--- Entries shown ---
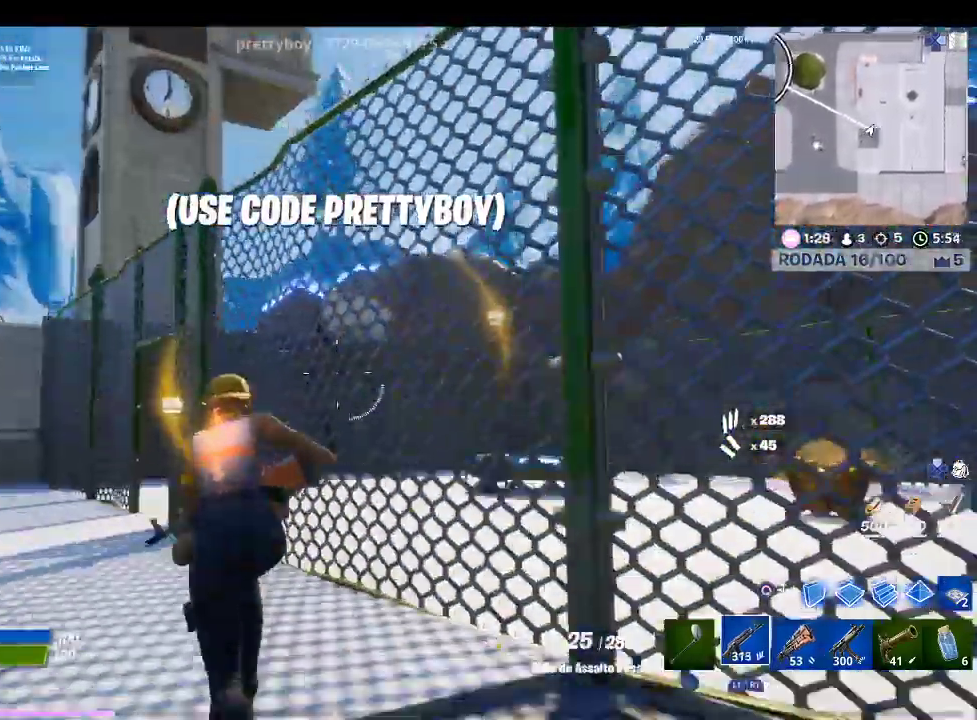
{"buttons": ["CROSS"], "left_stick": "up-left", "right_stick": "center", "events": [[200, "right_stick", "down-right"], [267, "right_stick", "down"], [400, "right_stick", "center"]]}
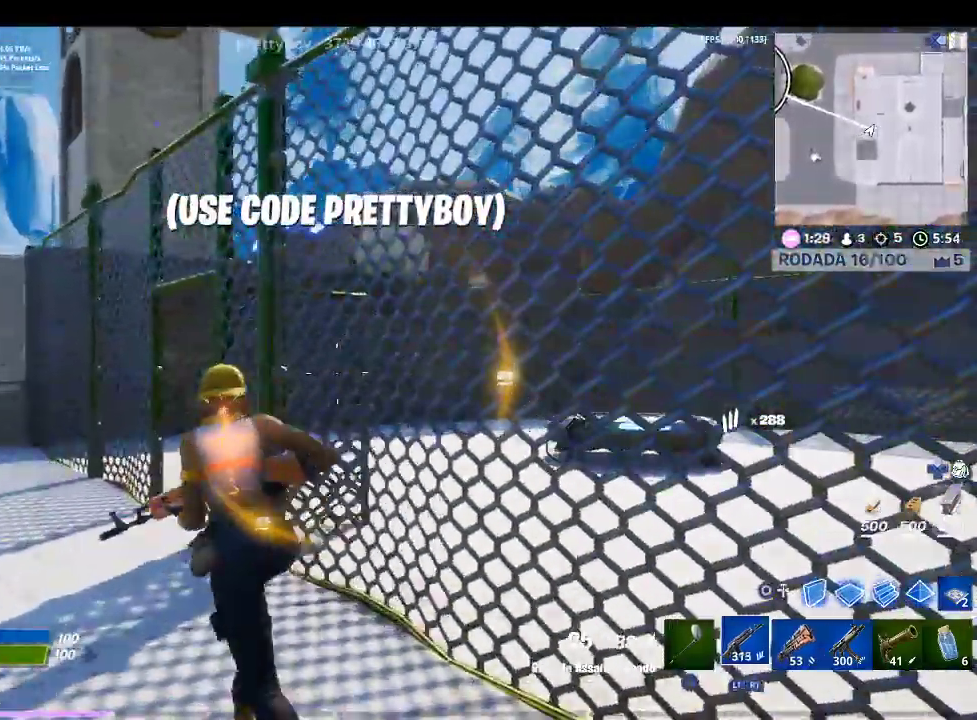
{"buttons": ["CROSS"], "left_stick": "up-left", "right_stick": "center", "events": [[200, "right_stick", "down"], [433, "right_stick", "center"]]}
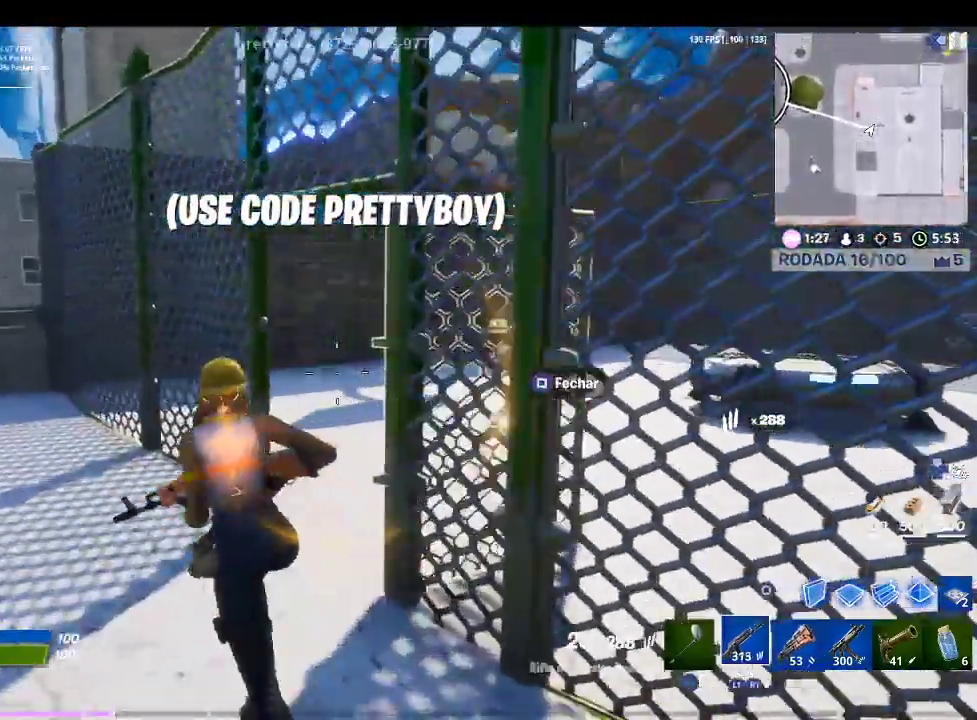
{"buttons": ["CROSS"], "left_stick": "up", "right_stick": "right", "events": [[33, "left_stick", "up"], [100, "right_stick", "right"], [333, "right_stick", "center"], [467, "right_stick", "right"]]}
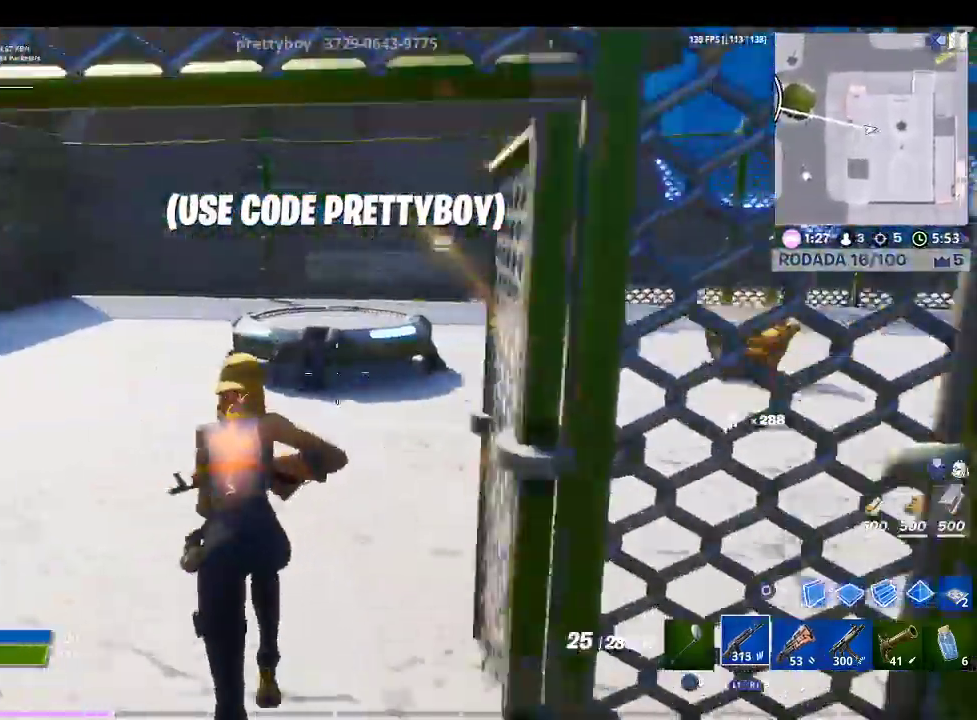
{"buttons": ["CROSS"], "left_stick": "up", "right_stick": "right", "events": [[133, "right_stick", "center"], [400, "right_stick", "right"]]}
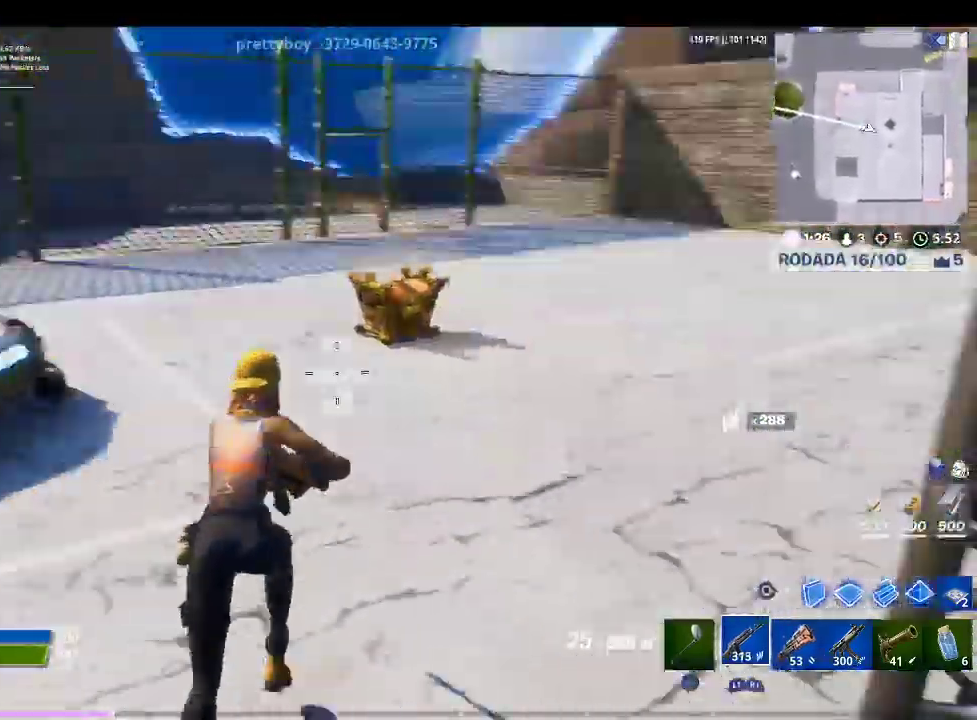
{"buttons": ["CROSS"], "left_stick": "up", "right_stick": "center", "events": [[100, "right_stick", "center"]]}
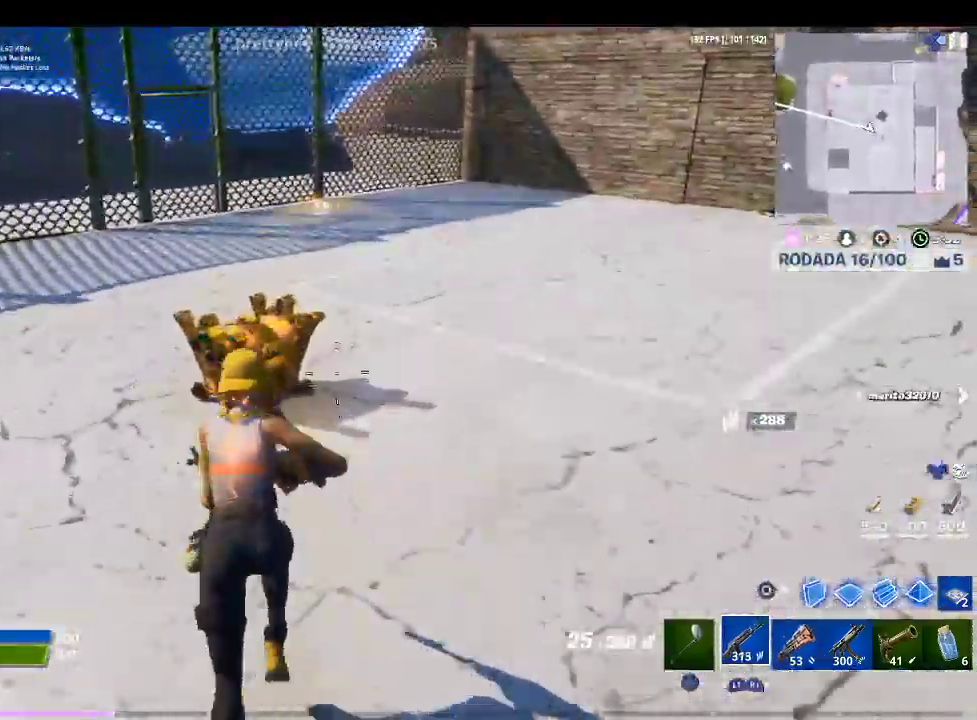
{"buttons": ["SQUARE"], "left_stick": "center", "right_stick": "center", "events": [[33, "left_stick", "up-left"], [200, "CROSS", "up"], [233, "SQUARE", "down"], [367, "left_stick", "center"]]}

--- Your assignment ---
Repeat all the material above exactly, apart from the pictures.

--- Answer section ---
{"buttons": ["CROSS"], "left_stick": "up-left", "right_stick": "center", "events": [[200, "right_stick", "down-right"], [267, "right_stick", "down"], [400, "right_stick", "center"]]}
{"buttons": ["CROSS"], "left_stick": "up-left", "right_stick": "center", "events": [[200, "right_stick", "down"], [433, "right_stick", "center"]]}
{"buttons": ["CROSS"], "left_stick": "up", "right_stick": "right", "events": [[33, "left_stick", "up"], [100, "right_stick", "right"], [333, "right_stick", "center"], [467, "right_stick", "right"]]}
{"buttons": ["CROSS"], "left_stick": "up", "right_stick": "right", "events": [[133, "right_stick", "center"], [400, "right_stick", "right"]]}
{"buttons": ["CROSS"], "left_stick": "up", "right_stick": "center", "events": [[100, "right_stick", "center"]]}
{"buttons": ["SQUARE"], "left_stick": "center", "right_stick": "center", "events": [[33, "left_stick", "up-left"], [200, "CROSS", "up"], [233, "SQUARE", "down"], [367, "left_stick", "center"]]}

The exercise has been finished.